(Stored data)
▼

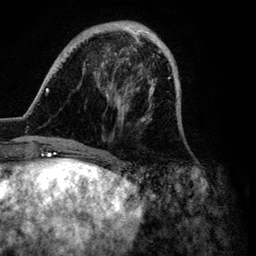
Breast MRI (dynamic contrast-enhanced), one axial slice. Position 25 of 134 along the scan axis. Cropped to one breast. Dynamic contrast-enhanced series, time point 2 of 6 at this slice position (early post-contrast). 3 T. TE 4.2 ms, TR 7.9 ms. 256 × 256 image matrix, field of view 170 × 170 mm. Female patient.
Annotated regions visible in this slice (semi-automatic segmentation, software-assisted and operator-edited):
- enhancing-tissue mask used for the functional tumour volume (all voxels passing the contrast-enhancement thresholds inside the analysis volume; usually the tumour): bounding box (x1, y1, x2, y2) in pixels: (45, 20, 182, 149)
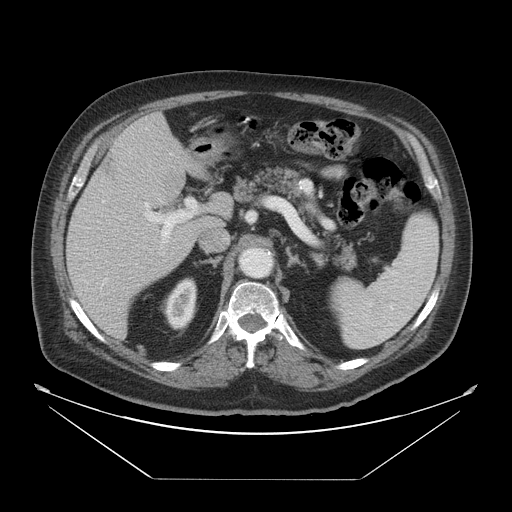
Contrast-enhanced abdominal CT, one axial slice. Slice 30 of 45 in the series (ordered by position). Intravenous contrast given. Soft-tissue window (W 400 / L 40 HU). 5 mm slice thickness. 512 × 512 image matrix, field of view 463 × 463 mm. Case-level facts recorded for this patient, not image findings: patient: male, age 70 years at operation; diagnosis: colorectal cancer liver metastases, imaged before liver resection; multiple liver metastases: no; largest metastasis: 4.5 cm; chemotherapy before resection: no.
Annotated regions visible in this slice (expert manual segmentation):
- liver: bounding box [x1, y1, x2, y2] px = [66, 114, 224, 341]
- planned liver remnant (the part of the liver to remain after resection): [120, 114, 196, 163]
- portal vein (with intrahepatic branches): [120, 199, 196, 265]
- liver metastasis: [162, 167, 186, 198]
- liver metastasis: [98, 151, 123, 185]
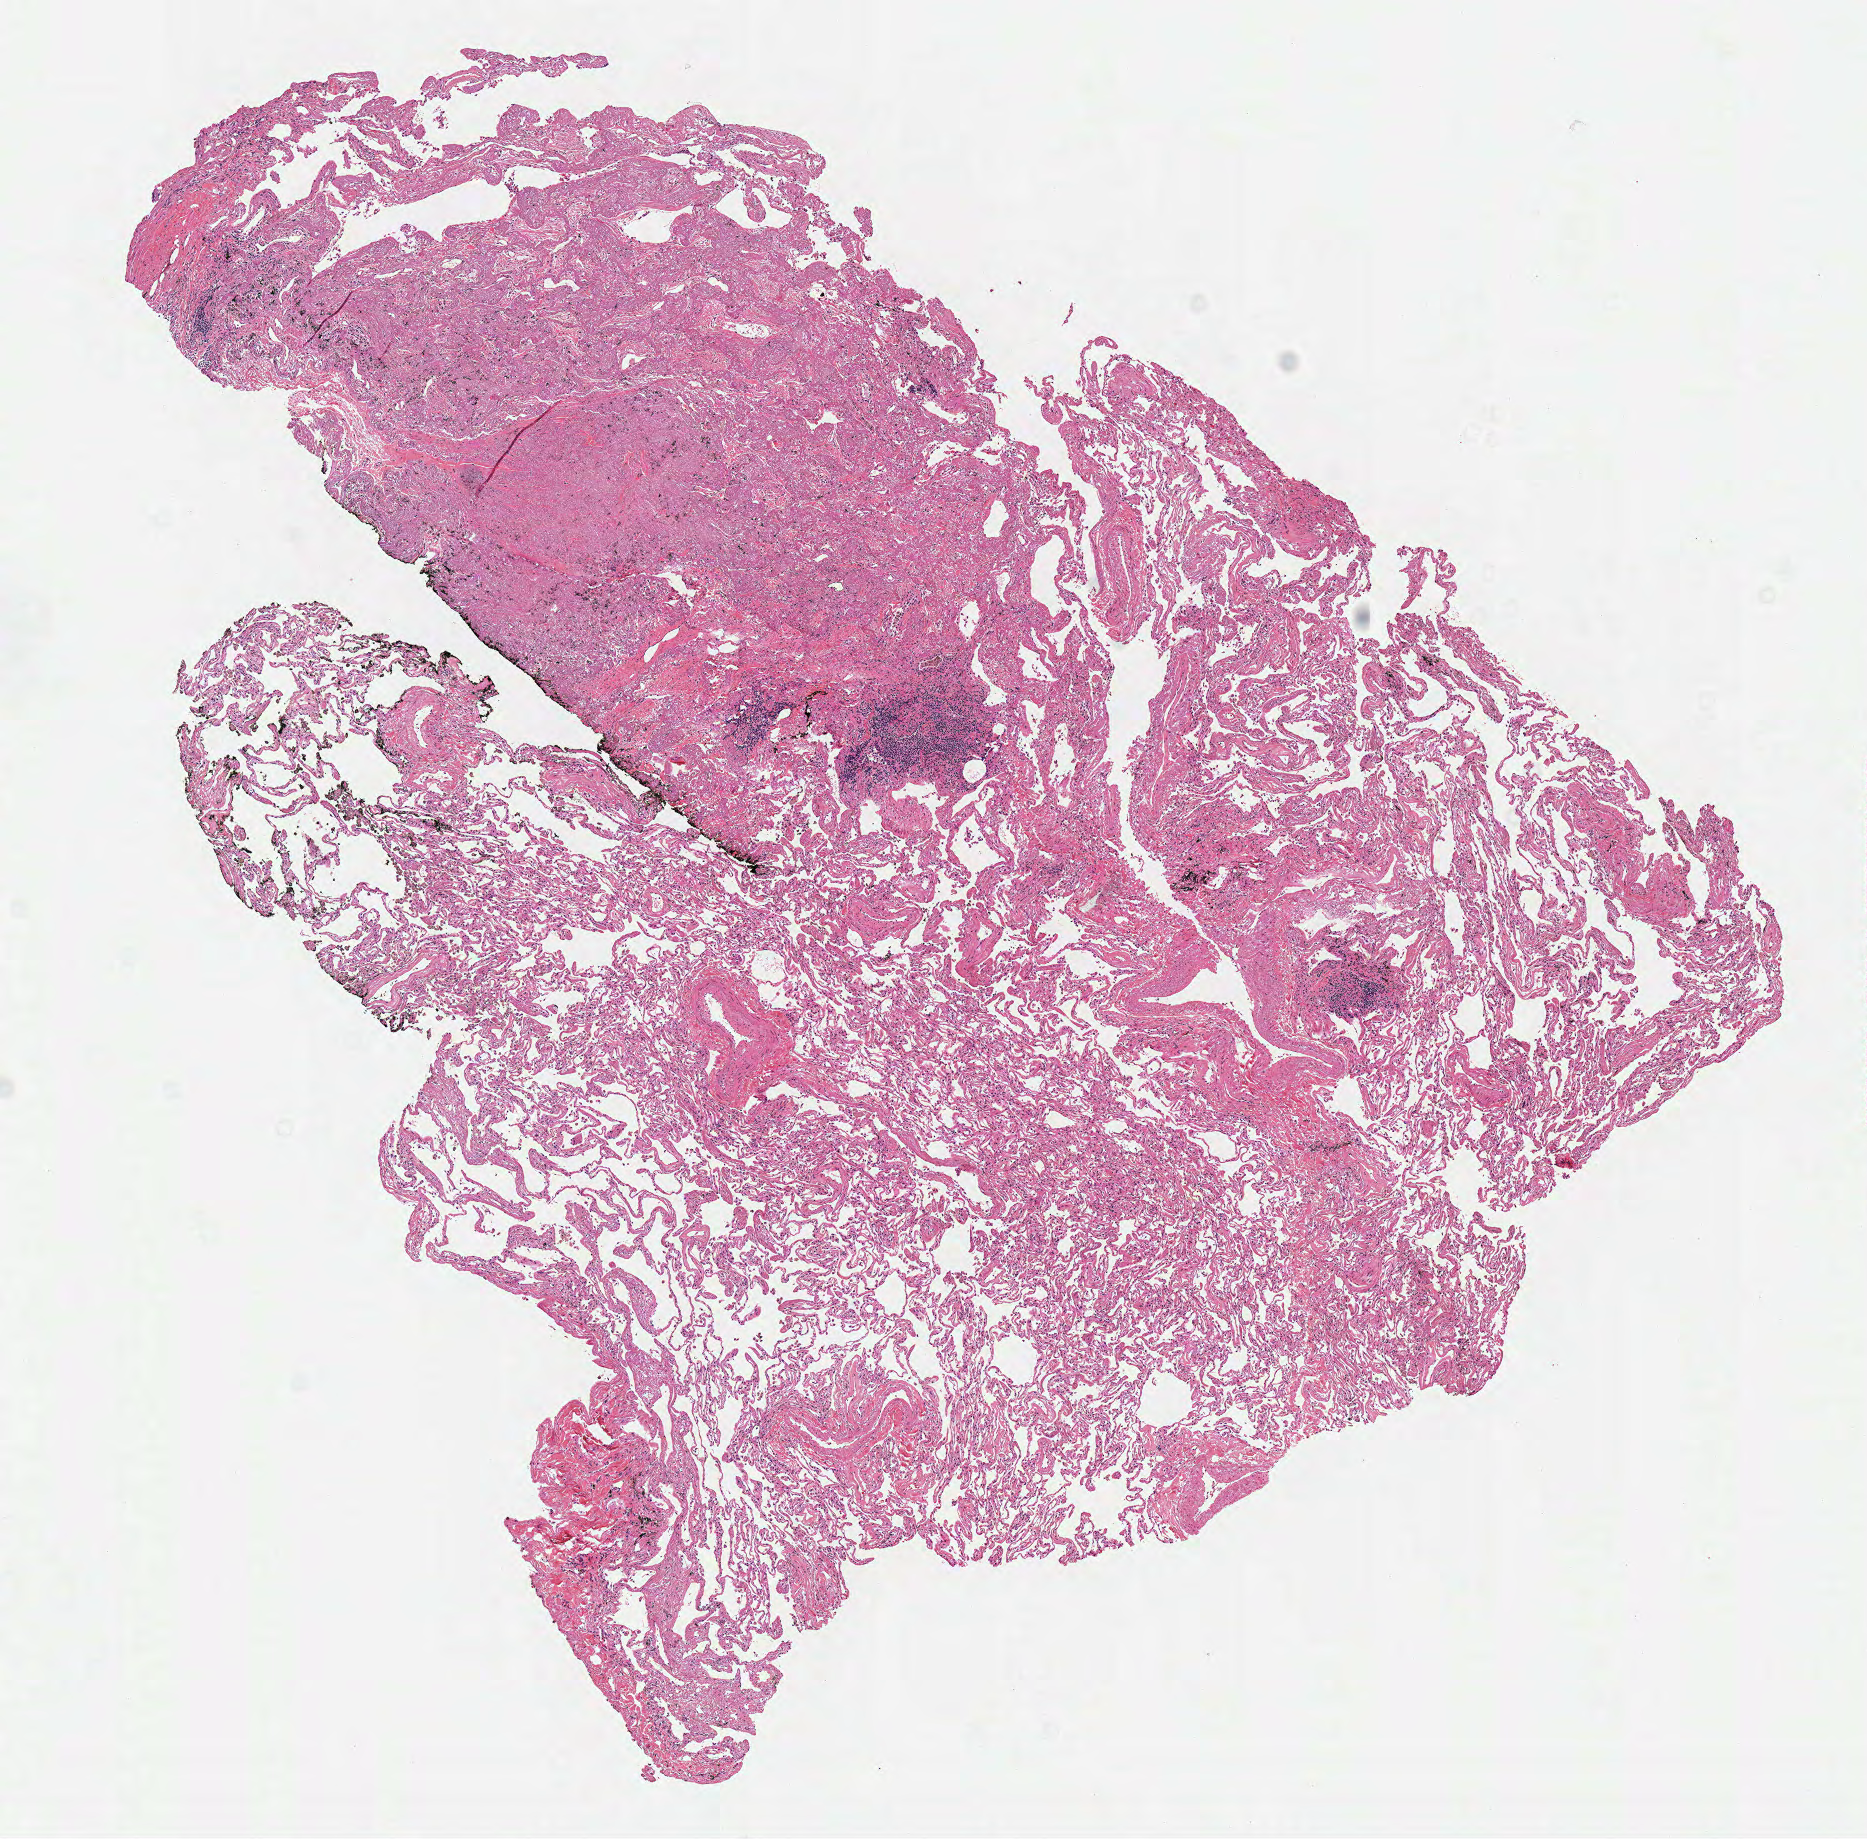
H&E-stained whole-slide image, shown as a low-resolution overview of the whole scanned area (about 7.3 x 7.2 mm); frozen section; lung, solid tissue normal (non-tumour tissue) sample. Patient: male, age at initial diagnosis 75 years.
This section: solid tissue normal (non-tumour) sample from the same patient. Patient diagnosis: Adenocarcinoma with mixed subtypes (upper lobe, lung).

▲

Prompt:
Output the entries above verbatim, leaving out images.

Response to this task:
Breast MRI (dynamic contrast-enhanced), one axial slice. Position 25 of 134 along the scan axis. Cropped to one breast. Dynamic contrast-enhanced series, time point 2 of 6 at this slice position (early post-contrast). 3 T. TE 4.2 ms, TR 7.9 ms. 256 × 256 image matrix, field of view 170 × 170 mm. Female patient.
Annotated regions visible in this slice (semi-automatic segmentation, software-assisted and operator-edited):
- enhancing-tissue mask used for the functional tumour volume (all voxels passing the contrast-enhancement thresholds inside the analysis volume; usually the tumour): bounding box (x1, y1, x2, y2) in pixels: (45, 20, 182, 149)
Contrast-enhanced abdominal CT, one axial slice. Slice 30 of 45 in the series (ordered by position). Intravenous contrast given. Soft-tissue window (W 400 / L 40 HU). 5 mm slice thickness. 512 × 512 image matrix, field of view 463 × 463 mm. Case-level facts recorded for this patient, not image findings: patient: male, age 70 years at operation; diagnosis: colorectal cancer liver metastases, imaged before liver resection; multiple liver metastases: no; largest metastasis: 4.5 cm; chemotherapy before resection: no.
Annotated regions visible in this slice (expert manual segmentation):
- liver: bounding box [x1, y1, x2, y2] px = [66, 114, 224, 341]
- planned liver remnant (the part of the liver to remain after resection): [120, 114, 196, 163]
- portal vein (with intrahepatic branches): [120, 199, 196, 265]
- liver metastasis: [162, 167, 186, 198]
- liver metastasis: [98, 151, 123, 185]
H&E-stained whole-slide image, shown as a low-resolution overview of the whole scanned area (about 7.3 x 7.2 mm); frozen section; lung, solid tissue normal (non-tumour tissue) sample. Patient: male, age at initial diagnosis 75 years.
This section: solid tissue normal (non-tumour) sample from the same patient. Patient diagnosis: Adenocarcinoma with mixed subtypes (upper lobe, lung).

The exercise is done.